The joke is that Sandler doesn’t need anger management, but he sure needs something. Nicholson’s misaligned treatments, stamping all over every aspect of Sandler’s life, only makes him angrier, thus prolonging the sentence and digging him a deeper hole. It’s a conventional tale of escalating disaster, but Sandler never seemed to me like merely the suffering fool. He avoids the over the top outbursts of his pre-Punch Drunk persona, all but embodying the straight man to Nicholson’s antics. The much remarked upon “sweetness” of Anderson’s film is back too.

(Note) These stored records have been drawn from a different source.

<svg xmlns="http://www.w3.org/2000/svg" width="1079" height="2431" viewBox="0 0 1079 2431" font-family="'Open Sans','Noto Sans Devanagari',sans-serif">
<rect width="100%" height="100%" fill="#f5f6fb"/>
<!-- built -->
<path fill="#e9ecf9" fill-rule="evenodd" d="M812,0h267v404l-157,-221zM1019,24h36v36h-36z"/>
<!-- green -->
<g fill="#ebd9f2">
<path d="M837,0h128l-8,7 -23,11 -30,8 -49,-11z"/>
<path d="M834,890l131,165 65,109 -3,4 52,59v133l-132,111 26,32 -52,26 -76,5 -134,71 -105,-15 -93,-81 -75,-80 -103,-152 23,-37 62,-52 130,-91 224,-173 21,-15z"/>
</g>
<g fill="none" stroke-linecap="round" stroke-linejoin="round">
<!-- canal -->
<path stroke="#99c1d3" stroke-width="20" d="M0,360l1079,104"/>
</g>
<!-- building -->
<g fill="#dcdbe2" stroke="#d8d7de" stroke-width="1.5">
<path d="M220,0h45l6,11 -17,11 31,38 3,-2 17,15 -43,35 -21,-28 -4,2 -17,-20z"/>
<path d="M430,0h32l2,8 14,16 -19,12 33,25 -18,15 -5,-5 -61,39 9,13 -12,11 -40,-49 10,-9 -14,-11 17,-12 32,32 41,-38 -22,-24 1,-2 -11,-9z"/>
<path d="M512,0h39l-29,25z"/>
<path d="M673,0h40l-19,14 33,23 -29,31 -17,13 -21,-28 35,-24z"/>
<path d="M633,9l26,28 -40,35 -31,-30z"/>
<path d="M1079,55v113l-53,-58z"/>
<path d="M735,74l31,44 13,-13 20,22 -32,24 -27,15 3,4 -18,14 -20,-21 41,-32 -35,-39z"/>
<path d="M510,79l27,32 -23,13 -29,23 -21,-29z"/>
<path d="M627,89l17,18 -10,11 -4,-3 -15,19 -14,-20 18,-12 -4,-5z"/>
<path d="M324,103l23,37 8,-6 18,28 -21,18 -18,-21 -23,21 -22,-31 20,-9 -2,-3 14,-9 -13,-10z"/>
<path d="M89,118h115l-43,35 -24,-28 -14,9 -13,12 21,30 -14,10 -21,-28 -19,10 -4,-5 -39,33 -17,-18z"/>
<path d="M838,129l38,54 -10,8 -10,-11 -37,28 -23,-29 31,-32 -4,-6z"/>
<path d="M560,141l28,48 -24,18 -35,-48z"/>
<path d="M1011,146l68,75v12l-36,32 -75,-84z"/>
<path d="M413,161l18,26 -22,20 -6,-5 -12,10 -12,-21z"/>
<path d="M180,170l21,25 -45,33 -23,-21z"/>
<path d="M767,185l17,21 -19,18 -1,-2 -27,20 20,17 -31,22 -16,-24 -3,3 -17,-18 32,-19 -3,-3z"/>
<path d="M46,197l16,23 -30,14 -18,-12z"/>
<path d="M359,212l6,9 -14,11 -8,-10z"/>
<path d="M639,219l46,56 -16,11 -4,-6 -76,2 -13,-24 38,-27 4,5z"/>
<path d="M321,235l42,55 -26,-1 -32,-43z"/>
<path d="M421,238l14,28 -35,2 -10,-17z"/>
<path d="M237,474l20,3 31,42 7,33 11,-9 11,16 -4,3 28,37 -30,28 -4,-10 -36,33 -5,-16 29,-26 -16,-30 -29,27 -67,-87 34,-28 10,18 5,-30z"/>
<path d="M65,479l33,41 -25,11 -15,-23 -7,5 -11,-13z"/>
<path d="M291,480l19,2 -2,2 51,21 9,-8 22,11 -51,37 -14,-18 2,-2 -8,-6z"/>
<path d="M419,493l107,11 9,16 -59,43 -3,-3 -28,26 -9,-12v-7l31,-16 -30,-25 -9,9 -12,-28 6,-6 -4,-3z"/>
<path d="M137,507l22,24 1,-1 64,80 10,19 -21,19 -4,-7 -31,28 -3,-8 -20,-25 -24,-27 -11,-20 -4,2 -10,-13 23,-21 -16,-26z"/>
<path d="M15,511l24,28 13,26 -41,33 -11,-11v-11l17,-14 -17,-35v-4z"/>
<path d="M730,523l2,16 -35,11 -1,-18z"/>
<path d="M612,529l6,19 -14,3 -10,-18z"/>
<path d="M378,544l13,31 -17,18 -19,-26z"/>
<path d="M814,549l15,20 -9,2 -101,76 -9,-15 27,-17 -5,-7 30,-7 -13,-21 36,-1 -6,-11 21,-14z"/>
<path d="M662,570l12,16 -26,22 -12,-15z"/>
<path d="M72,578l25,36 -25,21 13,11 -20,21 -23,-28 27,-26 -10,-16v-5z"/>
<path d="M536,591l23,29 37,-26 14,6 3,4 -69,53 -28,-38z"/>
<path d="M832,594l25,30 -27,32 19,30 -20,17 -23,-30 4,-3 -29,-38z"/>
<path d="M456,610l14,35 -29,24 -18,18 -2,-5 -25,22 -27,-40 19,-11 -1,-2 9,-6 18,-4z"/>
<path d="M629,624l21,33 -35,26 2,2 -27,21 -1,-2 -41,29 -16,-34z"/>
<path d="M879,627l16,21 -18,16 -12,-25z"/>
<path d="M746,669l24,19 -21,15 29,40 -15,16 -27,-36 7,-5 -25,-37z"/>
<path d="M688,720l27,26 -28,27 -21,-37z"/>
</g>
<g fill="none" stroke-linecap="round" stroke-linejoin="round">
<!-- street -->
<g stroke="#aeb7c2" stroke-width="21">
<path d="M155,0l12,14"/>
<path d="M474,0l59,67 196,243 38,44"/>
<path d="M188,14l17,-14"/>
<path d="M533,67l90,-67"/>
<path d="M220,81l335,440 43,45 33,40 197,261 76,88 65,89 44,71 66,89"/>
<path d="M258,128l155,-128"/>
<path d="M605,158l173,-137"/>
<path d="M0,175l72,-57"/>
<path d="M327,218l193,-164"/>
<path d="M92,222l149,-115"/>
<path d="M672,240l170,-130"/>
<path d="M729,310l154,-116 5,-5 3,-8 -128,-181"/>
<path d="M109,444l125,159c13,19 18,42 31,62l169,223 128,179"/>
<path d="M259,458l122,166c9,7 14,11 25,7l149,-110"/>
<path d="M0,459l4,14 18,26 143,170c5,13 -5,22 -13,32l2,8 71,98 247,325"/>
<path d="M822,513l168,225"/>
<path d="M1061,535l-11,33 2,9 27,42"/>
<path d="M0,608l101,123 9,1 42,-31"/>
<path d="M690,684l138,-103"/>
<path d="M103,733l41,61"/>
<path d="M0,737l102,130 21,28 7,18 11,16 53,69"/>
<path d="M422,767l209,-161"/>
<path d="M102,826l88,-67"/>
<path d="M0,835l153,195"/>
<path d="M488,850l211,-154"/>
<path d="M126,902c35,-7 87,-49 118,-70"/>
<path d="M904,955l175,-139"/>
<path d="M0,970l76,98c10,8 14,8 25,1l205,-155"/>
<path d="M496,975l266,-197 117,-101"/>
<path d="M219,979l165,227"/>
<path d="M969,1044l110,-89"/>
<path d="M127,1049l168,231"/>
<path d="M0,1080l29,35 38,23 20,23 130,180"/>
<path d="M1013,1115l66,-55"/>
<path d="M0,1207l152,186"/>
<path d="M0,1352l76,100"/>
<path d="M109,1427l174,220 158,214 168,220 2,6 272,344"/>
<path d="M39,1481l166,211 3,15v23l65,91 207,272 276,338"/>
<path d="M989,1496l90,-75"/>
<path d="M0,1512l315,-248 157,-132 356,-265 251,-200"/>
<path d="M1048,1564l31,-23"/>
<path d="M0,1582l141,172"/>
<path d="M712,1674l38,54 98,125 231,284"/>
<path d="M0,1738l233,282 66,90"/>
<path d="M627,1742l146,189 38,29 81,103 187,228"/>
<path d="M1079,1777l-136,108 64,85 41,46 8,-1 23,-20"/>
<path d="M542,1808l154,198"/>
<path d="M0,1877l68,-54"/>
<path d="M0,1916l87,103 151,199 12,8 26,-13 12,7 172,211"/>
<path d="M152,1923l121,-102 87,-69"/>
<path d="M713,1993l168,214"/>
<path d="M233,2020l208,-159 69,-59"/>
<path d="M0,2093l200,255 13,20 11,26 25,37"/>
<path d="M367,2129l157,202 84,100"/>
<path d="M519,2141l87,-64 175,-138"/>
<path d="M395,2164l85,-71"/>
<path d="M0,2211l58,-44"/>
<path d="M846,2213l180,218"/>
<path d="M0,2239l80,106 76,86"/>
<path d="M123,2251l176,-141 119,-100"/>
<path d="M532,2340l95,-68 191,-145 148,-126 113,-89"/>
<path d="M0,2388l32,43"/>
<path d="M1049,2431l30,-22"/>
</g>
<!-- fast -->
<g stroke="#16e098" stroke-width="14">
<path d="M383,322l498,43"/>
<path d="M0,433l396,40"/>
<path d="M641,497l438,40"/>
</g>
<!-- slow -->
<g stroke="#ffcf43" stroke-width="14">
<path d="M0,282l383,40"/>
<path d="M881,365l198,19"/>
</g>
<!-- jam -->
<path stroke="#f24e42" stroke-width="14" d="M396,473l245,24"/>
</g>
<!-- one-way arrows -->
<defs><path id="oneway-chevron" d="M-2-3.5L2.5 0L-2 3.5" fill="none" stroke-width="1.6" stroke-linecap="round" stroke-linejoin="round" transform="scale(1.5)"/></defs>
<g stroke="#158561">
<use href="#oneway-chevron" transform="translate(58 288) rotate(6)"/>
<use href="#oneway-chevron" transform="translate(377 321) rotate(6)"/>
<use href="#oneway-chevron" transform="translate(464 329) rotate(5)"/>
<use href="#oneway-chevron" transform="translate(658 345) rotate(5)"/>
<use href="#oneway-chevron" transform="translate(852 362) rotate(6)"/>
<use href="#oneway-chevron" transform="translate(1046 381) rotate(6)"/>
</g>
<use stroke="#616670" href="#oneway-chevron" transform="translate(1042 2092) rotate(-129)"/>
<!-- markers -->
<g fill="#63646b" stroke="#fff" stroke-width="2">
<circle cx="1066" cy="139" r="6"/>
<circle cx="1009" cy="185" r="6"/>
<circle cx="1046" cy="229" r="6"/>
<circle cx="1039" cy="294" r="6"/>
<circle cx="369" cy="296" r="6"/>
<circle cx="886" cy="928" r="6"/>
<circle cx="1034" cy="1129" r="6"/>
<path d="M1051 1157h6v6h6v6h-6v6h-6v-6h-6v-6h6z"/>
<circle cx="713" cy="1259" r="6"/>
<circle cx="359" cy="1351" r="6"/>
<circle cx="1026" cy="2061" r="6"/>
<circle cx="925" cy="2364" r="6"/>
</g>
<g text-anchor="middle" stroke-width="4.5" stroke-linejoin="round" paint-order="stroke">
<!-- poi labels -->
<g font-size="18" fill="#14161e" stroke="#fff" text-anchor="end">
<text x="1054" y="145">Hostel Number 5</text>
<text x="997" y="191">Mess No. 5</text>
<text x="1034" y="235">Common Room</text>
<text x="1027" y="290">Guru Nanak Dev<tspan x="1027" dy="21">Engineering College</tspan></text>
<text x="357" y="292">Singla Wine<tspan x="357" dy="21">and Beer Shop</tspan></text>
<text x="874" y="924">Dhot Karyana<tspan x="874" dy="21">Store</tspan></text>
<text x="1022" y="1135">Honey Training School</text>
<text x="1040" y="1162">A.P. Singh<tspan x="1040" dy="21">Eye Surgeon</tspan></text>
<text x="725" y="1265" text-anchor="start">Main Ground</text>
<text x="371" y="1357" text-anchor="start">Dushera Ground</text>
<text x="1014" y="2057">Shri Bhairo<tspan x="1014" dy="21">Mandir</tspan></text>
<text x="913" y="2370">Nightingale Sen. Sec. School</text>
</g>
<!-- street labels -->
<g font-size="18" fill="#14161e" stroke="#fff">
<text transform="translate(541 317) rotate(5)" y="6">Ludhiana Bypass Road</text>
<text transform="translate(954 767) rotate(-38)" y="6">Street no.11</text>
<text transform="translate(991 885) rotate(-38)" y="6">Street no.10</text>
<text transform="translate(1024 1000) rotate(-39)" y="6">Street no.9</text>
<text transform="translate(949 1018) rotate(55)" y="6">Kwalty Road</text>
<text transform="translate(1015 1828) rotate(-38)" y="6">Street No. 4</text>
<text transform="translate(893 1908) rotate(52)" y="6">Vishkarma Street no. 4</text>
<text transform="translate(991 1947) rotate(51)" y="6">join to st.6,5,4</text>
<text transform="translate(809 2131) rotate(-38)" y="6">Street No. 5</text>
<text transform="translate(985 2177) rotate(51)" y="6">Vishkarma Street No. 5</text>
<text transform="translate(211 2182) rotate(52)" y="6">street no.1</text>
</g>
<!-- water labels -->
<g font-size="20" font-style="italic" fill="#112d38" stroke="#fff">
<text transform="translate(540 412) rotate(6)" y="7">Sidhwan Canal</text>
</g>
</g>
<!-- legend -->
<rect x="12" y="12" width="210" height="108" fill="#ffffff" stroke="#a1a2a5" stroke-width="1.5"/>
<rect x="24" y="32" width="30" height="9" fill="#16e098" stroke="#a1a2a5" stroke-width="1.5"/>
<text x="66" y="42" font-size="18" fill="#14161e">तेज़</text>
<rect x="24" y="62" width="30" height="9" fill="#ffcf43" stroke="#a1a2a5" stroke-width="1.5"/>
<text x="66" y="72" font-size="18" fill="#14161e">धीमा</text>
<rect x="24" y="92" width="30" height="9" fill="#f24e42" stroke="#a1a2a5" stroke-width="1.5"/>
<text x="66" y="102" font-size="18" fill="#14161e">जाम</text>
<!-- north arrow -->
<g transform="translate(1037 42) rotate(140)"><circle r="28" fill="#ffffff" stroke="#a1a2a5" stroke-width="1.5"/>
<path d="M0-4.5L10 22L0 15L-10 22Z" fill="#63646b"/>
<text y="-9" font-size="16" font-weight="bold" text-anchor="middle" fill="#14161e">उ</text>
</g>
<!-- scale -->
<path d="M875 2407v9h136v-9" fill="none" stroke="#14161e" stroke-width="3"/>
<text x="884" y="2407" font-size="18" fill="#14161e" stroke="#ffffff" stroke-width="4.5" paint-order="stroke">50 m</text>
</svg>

But most interesting is the ambiguity he projects regarding his true mental state – a quality that frequently suggests there’s more to the movie than meets the eye.

As it turns out, there sort of is – an ending that attempts to put another twist on everything we’ve seen. It’s utterly feeble – the ultimate proof of the film’s vacuousness. The only other thing of interest is the movie’s faint attempt to tap into contemporary paranoia – it has a few references to these being “difficult times,” and the Yankee Stadium climax, with that guest star, certainly comes across as an exercise in reassurance. The movie could easily have extended this line of inquiry, setting up Sandler as a funnel for contemporary jitteriness, but that’s more than it has in mind.



In fact, the film’s ultimately the most complacent kind of backslap to the audience – the kind of movie that assumes that if the cast is having fun, then so will we. Another assumption it makes: there can’t be any better entertainment than watching celebrities goofing around, so just about every supporting role is filled by a “name” – Heather Graham, Woody Harrelson, John Turturro. It’s like watching a particularly demeaning episode of Celebrity Fear Factor.

Still, it’s the kind of movie that at least has interesting flaws, and then there’s Sandler. It’s maybe a quarter of the way to being an intelligent dumb comedy.